Grayson Sandford: I did The Lost Colony last year, which was an awesome experience, and I got it through this. So, I would love to go back there, too. But, all of the other dramas are really cool too. Tecumseh! is a drama I am really interested in. I want to travel and go all the way to Ohio.

Amanda Klinikowski: It’s just such a different art form. It requires a bigger presence. Most of the venues are absolutely gorgeous, and it’s sort of a more sacred and beautiful feel for the whole thing.

Susan Phillips: We had 216 people registered for the auditions. If they have already made it into the auditorium, they have already auditioned. Before the day is over, they will also have callbacks. We have to limit the number of people to 225 because that is all we can run through in one day. They have to audition and then attend the callbacks.

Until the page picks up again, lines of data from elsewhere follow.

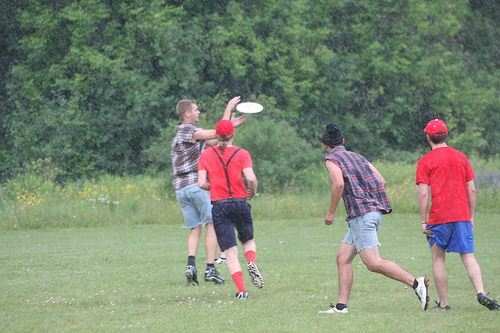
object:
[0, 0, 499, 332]
field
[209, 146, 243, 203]
suspenders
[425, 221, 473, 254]
shorts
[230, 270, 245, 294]
sock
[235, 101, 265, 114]
firsbee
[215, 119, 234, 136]
cap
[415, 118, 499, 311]
men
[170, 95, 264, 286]
man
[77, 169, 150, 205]
wildflower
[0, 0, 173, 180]
tree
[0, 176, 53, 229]
flowers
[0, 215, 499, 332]
grass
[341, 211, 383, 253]
jeans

Blake Braswell: Contrary to how they probably feel, we are all really supportive and want them to do very well. They are all normally very nervous because it’s like that American Idol thing that people see when they watch TV. You feel like the judges are waiting to judge you. But, we are just there ready to root them on and be entertained for four or five hours. We sit here and watch 220 people come through. That’s a lot of people, so we are rooting for them to do the best they can because we want to hire them.

Melanie Wiliford: I am really anxious to work on some of the skills I picked up while in Scotland. Some of the heightened language and the vocal production you are going to need for an outdoor theatre that seats 2,000 people. I would like to keep those skills up-dated and in check. I am also excited about learning more about the history of the area. These plays tell the story about that particular area, and I find that fascinating.

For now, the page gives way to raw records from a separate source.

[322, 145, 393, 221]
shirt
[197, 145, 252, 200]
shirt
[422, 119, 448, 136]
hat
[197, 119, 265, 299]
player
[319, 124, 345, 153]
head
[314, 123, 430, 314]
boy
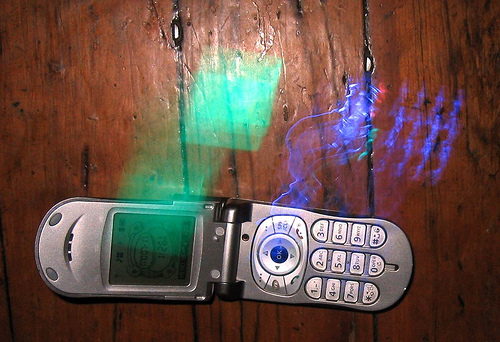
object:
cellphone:
[34, 193, 416, 312]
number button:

Blake Braswell: I came across a listing that said the Institute of Outdoor Drama had moved to East Carolina University, and I thought, “Well, it had been at UNC for so many years.” So, this is my second year as the artistic director of the Pennsylvania Renaissance Faire. As soon as I saw that the auditions had moved to ECU, I said, “We have to go.” We actually dropped another audition we were going to and came here, for the excuse of going home to Greenville and being on the other side of the table. Instead of auditioning myself, I was going to audition for other people. It’s a very surreal experience.

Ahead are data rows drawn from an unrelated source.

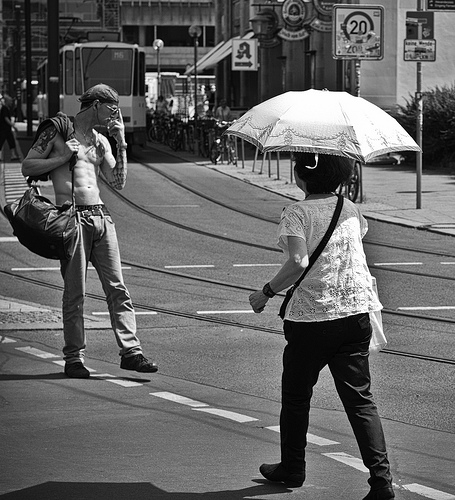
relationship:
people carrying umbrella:
[248, 143, 395, 500] [215, 77, 430, 187]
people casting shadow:
[3, 81, 160, 381] [1, 477, 293, 499]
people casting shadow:
[255, 153, 396, 498] [0, 371, 150, 384]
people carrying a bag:
[3, 81, 160, 381] [1, 109, 77, 262]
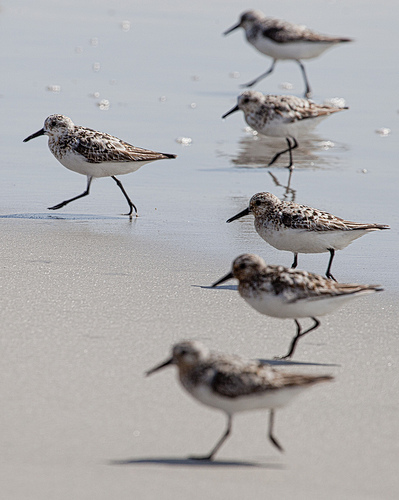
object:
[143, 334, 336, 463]
bird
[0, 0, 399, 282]
sea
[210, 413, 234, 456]
leg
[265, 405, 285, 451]
leg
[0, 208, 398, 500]
sand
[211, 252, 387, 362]
bird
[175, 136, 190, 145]
bubble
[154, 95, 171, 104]
bubble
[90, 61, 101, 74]
bubble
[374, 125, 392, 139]
bubble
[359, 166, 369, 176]
bubble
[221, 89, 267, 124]
head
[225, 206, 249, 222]
beak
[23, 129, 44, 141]
beak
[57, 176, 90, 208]
leg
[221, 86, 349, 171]
bird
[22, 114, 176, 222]
bird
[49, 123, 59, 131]
eye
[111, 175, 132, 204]
leg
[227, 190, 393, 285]
bird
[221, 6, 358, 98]
bird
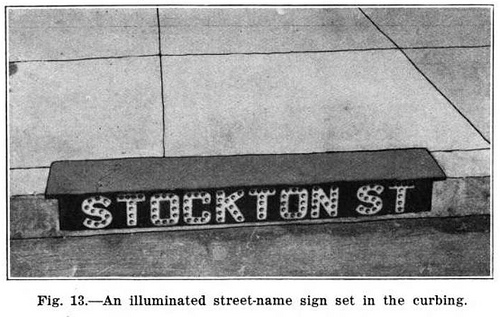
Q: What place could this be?
A: It is a sidewalk.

Susan Phillips: We were blessed to end up here at East Carolina University and at the College of Fine Arts and Communication. I think this facility is the best we have ever used. We have the auditorium, all the callback rooms, and restaurants that are very close. Plus, we have the whole building, so everybody can spread out. If they need time alone to work on their monologues, they have it here.

Amanda Klinikowski: I did. I just went. I haven’t checked the board yet, so that will be my next stop. But, we are hoping.